ILLUSORY FACE A 2011 experiment at the University of California, San Diego, by Rieth, Lee, Liu, Tian and Huber, studied how the brain sees illusory faces and letters. It is the "first behavioral account of the visual template that observers likely used while experiencing illusory detection in these fMRI experiments." The fMRI is a machine which makes images of the brain working in real time. During the testing a person is asked to look at a random pattern of gray blobs and press a button when they see a face. By synchronizing the button and the random abstract images, coloration can be made between the images which were associated with the illusory faces. The team also studied illusory letters as well as faces. The conclusion drawn from the experiment was that faces can be seen across the entire visual field and that we see letters in the center of our vision. The illusory face triggers part of the brain that is used in pattern recognition - long thought to be important to the evolution of the species. Without it we would not learn from the stimuli around us. So keen is our ability to find patterns that it is more important to the species to make false positives than not.

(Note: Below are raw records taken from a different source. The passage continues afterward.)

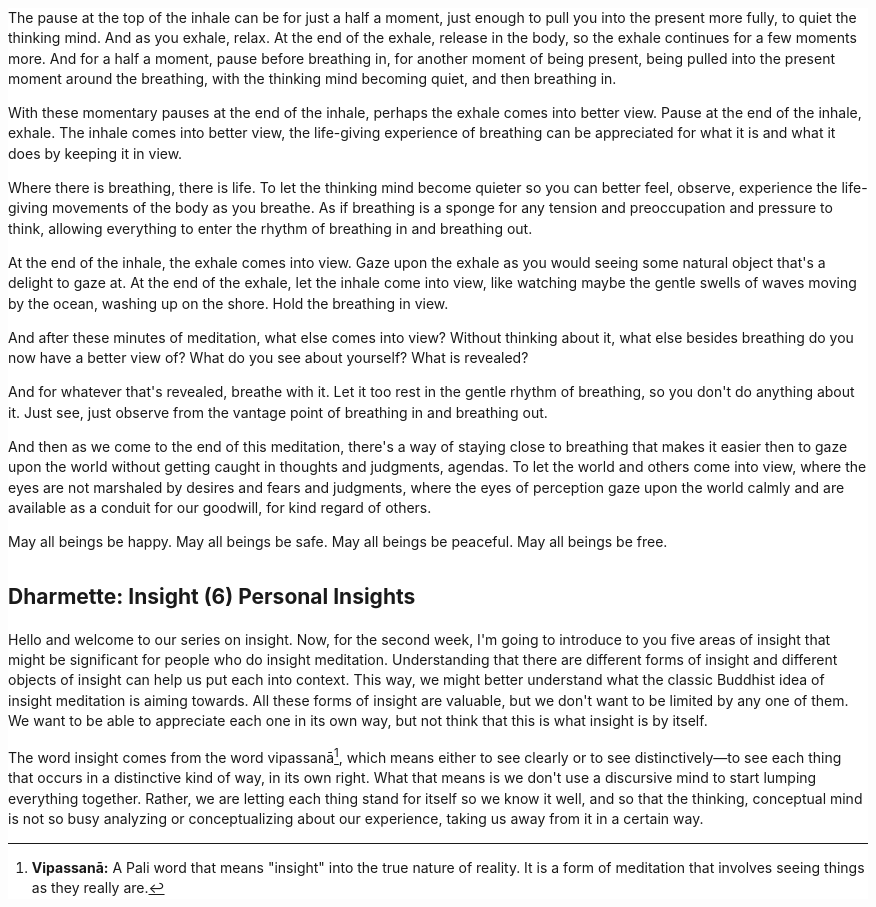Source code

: The pause at the top of the inhale can be for just a half a moment, just enough to pull you into the present more fully, to quiet the thinking mind. And as you exhale, relax. At the end of the exhale, release in the body, so the exhale continues for a few moments more. And for a half a moment, pause before breathing in, for another moment of being present, being pulled into the present moment around the breathing, with the thinking mind becoming quiet, and then breathing in.

With these momentary pauses at the end of the inhale, perhaps the exhale comes into better view. Pause at the end of the inhale, exhale. The inhale comes into better view, the life-giving experience of breathing can be appreciated for what it is and what it does by keeping it in view.

Where there is breathing, there is life. To let the thinking mind become quieter so you can better feel, observe, experience the life-giving movements of the body as you breathe. As if breathing is a sponge for any tension and preoccupation and pressure to think, allowing everything to enter the rhythm of breathing in and breathing out.

At the end of the inhale, the exhale comes into view. Gaze upon the exhale as you would seeing some natural object that's a delight to gaze at. At the end of the exhale, let the inhale come into view, like watching maybe the gentle swells of waves moving by the ocean, washing up on the shore. Hold the breathing in view.

And after these minutes of meditation, what else comes into view? Without thinking about it, what else besides breathing do you now have a better view of? What do you see about yourself? What is revealed?

And for whatever that's revealed, breathe with it. Let it too rest in the gentle rhythm of breathing, so you don't do anything about it. Just see, just observe from the vantage point of breathing in and breathing out.

And then as we come to the end of this meditation, there's a way of staying close to breathing that makes it easier then to gaze upon the world without getting caught in thoughts and judgments, agendas. To let the world and others come into view, where the eyes are not marshaled by desires and fears and judgments, where the eyes of perception gaze upon the world calmly and are available as a conduit for our goodwill, for kind regard of others.

May all beings be happy.
May all beings be safe.
May all beings be peaceful.
May all beings be free.

## Dharmette: Insight (6) Personal Insights

Hello and welcome to our series on insight. Now, for the second week, I'm going to introduce to you five areas of insight that might be significant for people who do insight meditation. Understanding that there are different forms of insight and different objects of insight can help us put each into context. This way, we might better understand what the classic Buddhist idea of insight meditation is aiming towards. All these forms of insight are valuable, but we don't want to be limited by any one of them. We want to be able to appreciate each one in its own way, but not think that this is what insight is by itself.

The word insight comes from the word vipassanā[^1], which means either to see clearly or to see distinctively—to see each thing that occurs in a distinctive kind of way, in its own right. What that means is we don't use a discursive mind to start lumping everything together. Rather, we are letting each thing stand for itself so we know it well, and so that the thinking, conceptual mind is not so busy analyzing or conceptualizing about our experience, taking us away from it in a certain way.


[^1]: **Vipassanā:** A Pali word that means "insight" into the true nature of reality. It is a form of meditation that involves seeing things as they really are.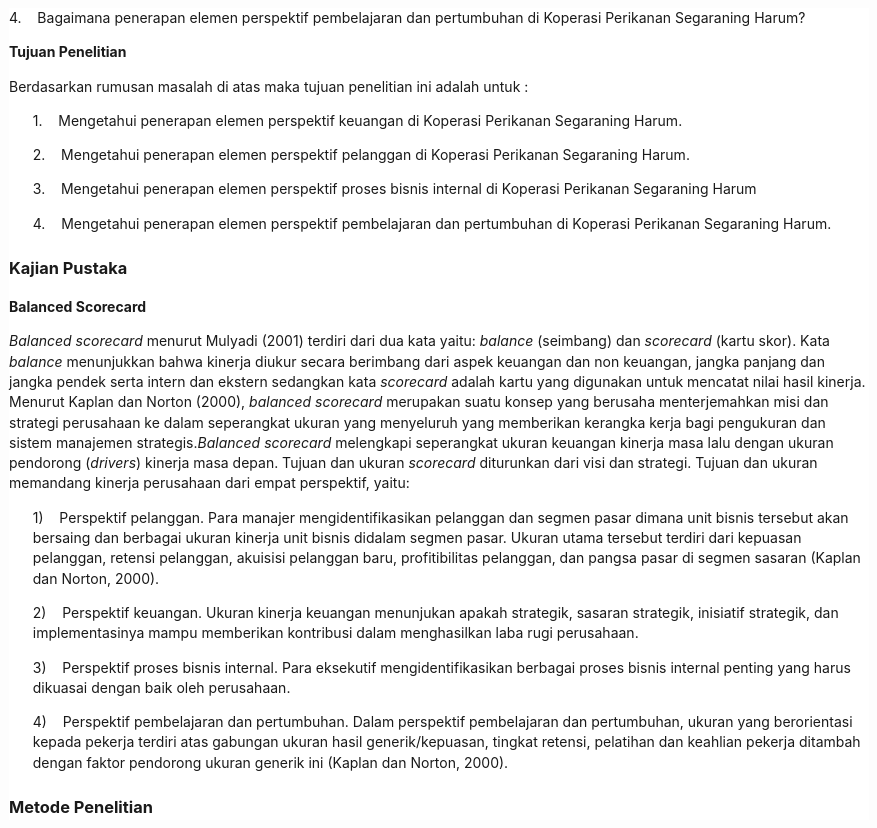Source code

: <p><span class="font1">4. &nbsp;&nbsp;&nbsp;Bagaimana penerapan elemen perspektif pembelajaran dan pertumbuhan di Koperasi Perikanan Segaraning Harum?</span></p></li></ul>
<p><span class="font1" style="font-weight:bold;">Tujuan Penelitian</span></p>
<p><span class="font1">Berdasarkan rumusan masalah di atas maka tujuan penelitian ini adalah untuk :</span></p>
<ul style="list-style:none;"><li>
<p><span class="font1">1. &nbsp;&nbsp;&nbsp;Mengetahui penerapan elemen perspektif keuangan di Koperasi Perikanan Segaraning Harum.</span></p></li>
<li>
<p><span class="font1">2. &nbsp;&nbsp;&nbsp;Mengetahui penerapan elemen perspektif pelanggan di Koperasi Perikanan Segaraning Harum.</span></p></li>
<li>
<p><span class="font1">3. &nbsp;&nbsp;&nbsp;Mengetahui penerapan elemen perspektif proses bisnis internal di Koperasi Perikanan Segaraning Harum</span></p></li>
<li>
<p><span class="font1">4. &nbsp;&nbsp;&nbsp;Mengetahui penerapan elemen perspektif pembelajaran dan pertumbuhan di Koperasi Perikanan Segaraning Harum.</span></p></li></ul>
<h3><a name="bookmark6"></a><span class="font3" style="font-weight:bold;"><a name="bookmark7"></a>Kajian Pustaka</span></h3>
<p><span class="font1" style="font-weight:bold;">Balanced Scorecard</span></p>
<p><span class="font1" style="font-style:italic;">Balanced scorecard</span><span class="font1"> menurut Mulyadi (2001) terdiri dari dua kata yaitu: </span><span class="font1" style="font-style:italic;">balance </span><span class="font1">(seimbang) dan </span><span class="font1" style="font-style:italic;">scorecard</span><span class="font1"> (kartu skor). Kata </span><span class="font1" style="font-style:italic;">balance</span><span class="font1"> menunjukkan bahwa kinerja diukur secara berimbang dari aspek keuangan dan non keuangan, jangka panjang dan jangka pendek serta intern dan ekstern sedangkan kata </span><span class="font1" style="font-style:italic;">scorecard</span><span class="font1"> adalah kartu yang digunakan untuk mencatat nilai hasil kinerja. Menurut Kaplan dan Norton (2000), </span><span class="font1" style="font-style:italic;">balanced scorecard</span><span class="font1"> merupakan suatu konsep yang berusaha menterjemahkan misi dan strategi perusahaan ke dalam seperangkat ukuran yang menyeluruh yang memberikan kerangka kerja bagi pengukuran dan sistem manajemen strategis.</span><span class="font1" style="font-style:italic;">Balanced scorecard</span><span class="font1"> melengkapi seperangkat ukuran keuangan kinerja masa lalu dengan ukuran pendorong (</span><span class="font1" style="font-style:italic;">drivers</span><span class="font1">) kinerja masa depan. Tujuan dan ukuran </span><span class="font1" style="font-style:italic;">scorecard </span><span class="font1">diturunkan dari visi dan strategi. Tujuan dan ukuran memandang kinerja perusahaan dari empat perspektif, yaitu:</span></p>
<ul style="list-style:none;"><li>
<p><span class="font1">1) &nbsp;&nbsp;&nbsp;Perspektif pelanggan. Para manajer mengidentifikasikan pelanggan dan segmen pasar dimana unit bisnis tersebut akan bersaing dan berbagai ukuran kinerja unit bisnis didalam segmen pasar. Ukuran utama tersebut terdiri dari kepuasan pelanggan, retensi pelanggan, akuisisi pelanggan baru, profitibilitas pelanggan, dan pangsa pasar di segmen sasaran (Kaplan dan Norton, 2000).</span></p></li>
<li>
<p><span class="font1">2) &nbsp;&nbsp;&nbsp;Perspektif keuangan. Ukuran kinerja keuangan menunjukan apakah strategik, sasaran strategik, inisiatif strategik, dan implementasinya mampu memberikan kontribusi dalam menghasilkan laba rugi perusahaan.</span></p></li>
<li>
<p><span class="font1">3) &nbsp;&nbsp;&nbsp;Perspektif proses bisnis internal. Para eksekutif mengidentifikasikan berbagai proses bisnis internal penting yang harus dikuasai dengan baik oleh perusahaan.</span></p></li>
<li>
<p><span class="font1">4) &nbsp;&nbsp;&nbsp;Perspektif pembelajaran dan pertumbuhan. Dalam perspektif pembelajaran dan pertumbuhan, ukuran yang berorientasi kepada pekerja terdiri atas gabungan ukuran hasil generik/kepuasan, tingkat retensi, pelatihan dan keahlian pekerja ditambah dengan faktor pendorong ukuran generik ini (Kaplan dan Norton, 2000).</span></p></li></ul>
<h3><a name="bookmark8"></a><span class="font3" style="font-weight:bold;"><a name="bookmark9"></a>Metode Penelitian</span></h3>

Noise images for the experiment were created by combining dark blobs at random spatial positions. The randomly positioned blobs were two-dimensional Gaussian distributions with three different spatial standard deviations, resulting in three different blob sizes. Furthermore, the number of randomly positioned blobs varied inversely with their size. These three spatial scales were combined to create 480 different noise images that were 480 x 480 pixels in size. As viewed, these images subtended 14 deg. of visual angle horizontally and vertically. The same 480 noise images were used for all observers in all experiments except for the addition of an overlaid oval in Experiment 3. An additional 120 noise images were created for training.

PURE NOISE Random numbers can't be generated by a computer because all formulas for randomness executed by a machine are determinist, periodic and repeatable. These computer numbers are Pseudo-random numbers. True random number generators are based on a naturally occurring source such as the radioactive decay of an isotope or atmospheric noise interfaced with a computer. As far as science is capable of explaining these natural phenomena, at the moment of this writing, there is no discernible pattern in them. When scientists need a truly random set of numbers they rely on an interface with nature. Hardcore determinists dispute this arguing that everything is following a pattern since the Big Bang and humans have yet to figure out how to measure this behavior.

Budgen, L.M.; Live Coals; or, Faces from the Fire. L. Reeve & Co., London, 1967. 
Didi-Huberman, G.; Confronting Images: Questioning the Ends of a Certain History of Art. The Pennsylvania State University Press, University Park, 2005. 
Gombrich, E. H.; Art and Illusion: A Study in the Psychology of Pictorial Representation. Prince- ton University Press, Princeton, 1960. 
Michell, J.; Simulacra: Faces and Figures in Nature. Thames and Hudson Ltd, London, 1979.